Kernel panic due to page migration accessing memory holes

Michael Bohan mbohan at
Thu Feb 18 20:47:28 EST 2010

On 2/18/2010 2:04 AM, Mel Gorman wrote:
> On Thu, Feb 18, 2010 at 06:36:04PM +0900, KAMEZAWA Hiroyuki wrote:
>>   [Fact]
>>   - There are 2 banks of memory and a memory hole on your machine.
>>     As
>>           0x00200000 - 0x07D00000
>>           0x40000000 - 0x43000000
>>   - Each bancks are in the same zone.
>>   - You use FLATMEM.
>>   - You see panic in move_freepages().
>>   - Your host's MAX_ORDER=11....buddy allocator's alignment is 0x400000
>>     Then, it seems 1st bank is not algined.
> It's not and assumptions are made about it being aligned.

Would it be prudent to have the ARM mm init code detect unaligned, 
discontiguous banks and print a warning message if 
CONFIG_ARCH_HAS_HOLES_MEMORYMODEL is not configured?  Should we take it 
a step further and even BUG()?

> ARM frees unused portions of memmap to save memory. It's why memmap_valid_within()
> exists when CONFIG_ARCH_HAS_HOLES_MEMORYMODEL although previously only
> reading /proc/pagetypeinfo cared.
> In that case, the FLATMEM memory map had unexpected holes which "never"
> happens and that was the workaround. The problem here is that there are
> unaligned zones but no pfn_valid() implementation that can identify
> them as you'd have with SPARSEMEM. My expectation is that you are using
> the pfn_valid() implementation from asm-generic
> #define pfn_valid(pfn)          ((pfn)<  max_mapnr)
> which is insufficient in your case.

I am actually using the pfn_valid implementation FLATMEM in 
arch/arm/include/asm/memory.h.  This one is very similar to the 
asm-generic, and has no knowledge of the holes.

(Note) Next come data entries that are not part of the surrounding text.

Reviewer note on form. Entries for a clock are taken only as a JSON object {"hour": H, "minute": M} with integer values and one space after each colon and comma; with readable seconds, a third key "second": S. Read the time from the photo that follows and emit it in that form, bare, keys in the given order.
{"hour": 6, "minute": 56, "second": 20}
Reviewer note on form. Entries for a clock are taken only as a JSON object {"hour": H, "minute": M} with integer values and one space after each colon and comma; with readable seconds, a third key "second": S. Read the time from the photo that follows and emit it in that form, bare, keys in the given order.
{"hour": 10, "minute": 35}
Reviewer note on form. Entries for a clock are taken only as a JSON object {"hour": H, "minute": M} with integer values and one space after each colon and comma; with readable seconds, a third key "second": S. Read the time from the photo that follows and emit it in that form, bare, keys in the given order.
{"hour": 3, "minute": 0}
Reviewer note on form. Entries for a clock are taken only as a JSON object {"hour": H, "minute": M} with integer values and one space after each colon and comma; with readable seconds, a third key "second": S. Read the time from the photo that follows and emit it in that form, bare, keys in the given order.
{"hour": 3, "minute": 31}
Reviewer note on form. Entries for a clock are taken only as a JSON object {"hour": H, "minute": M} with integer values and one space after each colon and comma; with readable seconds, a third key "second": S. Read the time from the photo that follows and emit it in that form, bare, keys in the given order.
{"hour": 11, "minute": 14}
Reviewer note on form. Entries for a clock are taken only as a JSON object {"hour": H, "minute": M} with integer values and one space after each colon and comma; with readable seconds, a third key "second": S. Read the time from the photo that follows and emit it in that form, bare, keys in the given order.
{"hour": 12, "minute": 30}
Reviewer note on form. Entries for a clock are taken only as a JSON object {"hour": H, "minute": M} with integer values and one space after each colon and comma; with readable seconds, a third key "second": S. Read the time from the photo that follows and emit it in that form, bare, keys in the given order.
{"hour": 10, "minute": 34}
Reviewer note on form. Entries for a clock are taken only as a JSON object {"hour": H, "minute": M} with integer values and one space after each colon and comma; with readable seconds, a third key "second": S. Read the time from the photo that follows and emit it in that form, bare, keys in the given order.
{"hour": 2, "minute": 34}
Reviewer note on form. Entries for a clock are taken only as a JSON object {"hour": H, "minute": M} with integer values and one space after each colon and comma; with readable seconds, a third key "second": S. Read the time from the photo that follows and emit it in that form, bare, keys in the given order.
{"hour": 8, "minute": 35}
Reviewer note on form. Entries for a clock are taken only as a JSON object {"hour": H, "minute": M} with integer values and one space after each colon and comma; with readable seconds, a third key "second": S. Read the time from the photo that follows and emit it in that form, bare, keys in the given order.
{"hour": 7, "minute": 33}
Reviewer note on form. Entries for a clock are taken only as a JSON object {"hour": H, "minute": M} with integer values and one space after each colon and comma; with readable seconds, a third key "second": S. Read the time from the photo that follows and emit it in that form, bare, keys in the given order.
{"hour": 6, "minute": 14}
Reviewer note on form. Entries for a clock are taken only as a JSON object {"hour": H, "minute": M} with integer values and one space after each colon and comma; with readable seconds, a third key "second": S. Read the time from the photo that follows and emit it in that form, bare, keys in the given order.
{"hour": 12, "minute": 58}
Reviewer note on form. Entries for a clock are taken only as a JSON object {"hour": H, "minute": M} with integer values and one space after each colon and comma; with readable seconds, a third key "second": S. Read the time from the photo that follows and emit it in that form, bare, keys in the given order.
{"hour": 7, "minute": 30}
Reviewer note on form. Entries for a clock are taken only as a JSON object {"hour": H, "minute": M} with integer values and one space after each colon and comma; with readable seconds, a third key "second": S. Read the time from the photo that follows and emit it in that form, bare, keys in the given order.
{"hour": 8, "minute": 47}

> I think it's more likely the at the memmap he is accessing has been
> freed and is effectively random data.

I also think this is the case.

> SPARSEMEM would give you an implementation of pfn_valid() that you could
> use here. The choices that spring to mind are;
> 1. reduce MAX_ORDER so they are aligned (easiest)

Is it safe to assume that reducing MAX_ORDER will hurt performance?

> 2. use SPARSEMEM (easy, but not necessary what you want to do, might
> 	waste memory unless you drop MAX_ORDER as well)

We intend to use SPARSEMEM, but we'd also like to maintain FLATMEM 
compatibility for some configurations.  My guess is that there are other 
ARM users that may want this support as well.

> 3. implement a pfn_valid() that can handle the holes and set
> 	CONFIG_HOLES_IN_ZONE so it's called in move_freepages() to
> 	deal with the holes (should pass this by someone more familiar
> 	with ARM than I)

This option seems the best to me.  We should be able to implement an ARM 
specific pfn_valid() that walks the ARM meminfo struct to ensure the pfn 
is not within a hole.

My only concern with this is a comment in __rmqueue_fallback() after 
calling move_freepages_block()  that states "Claim the whole block if 
over half of it is free".  Suppose only 1 MB is beyond the bank limit.  
That means that over half of the pages of the 4 MB block will be 
reported by move_freepages() as free -- but 1 MB of those pages are 
invalid.  Won't this cause problems if these pages are assumed to be 
part of an active block?

It seems like we should have an additional check in 
move_freepages_block() with pfn_valid_within() to check the last page in 
the block (eg. end_pfn) before calling move_freepages_block().  If the 
last page is not valid, then we shouldn't we return 0 as in the zone 
span check?  This will also skip the extra burden of checking each 
individual page, when we already know the proposed range is invalid.

Assuming we did return 0 in this case, would that sub-block of pages 
ever be usable for anything else, or would it be effectively wasted?  If 
this memory were wasted, then adjusting MAX_ORDER would have an 
advantage in this sense -- ignoring any performance implications.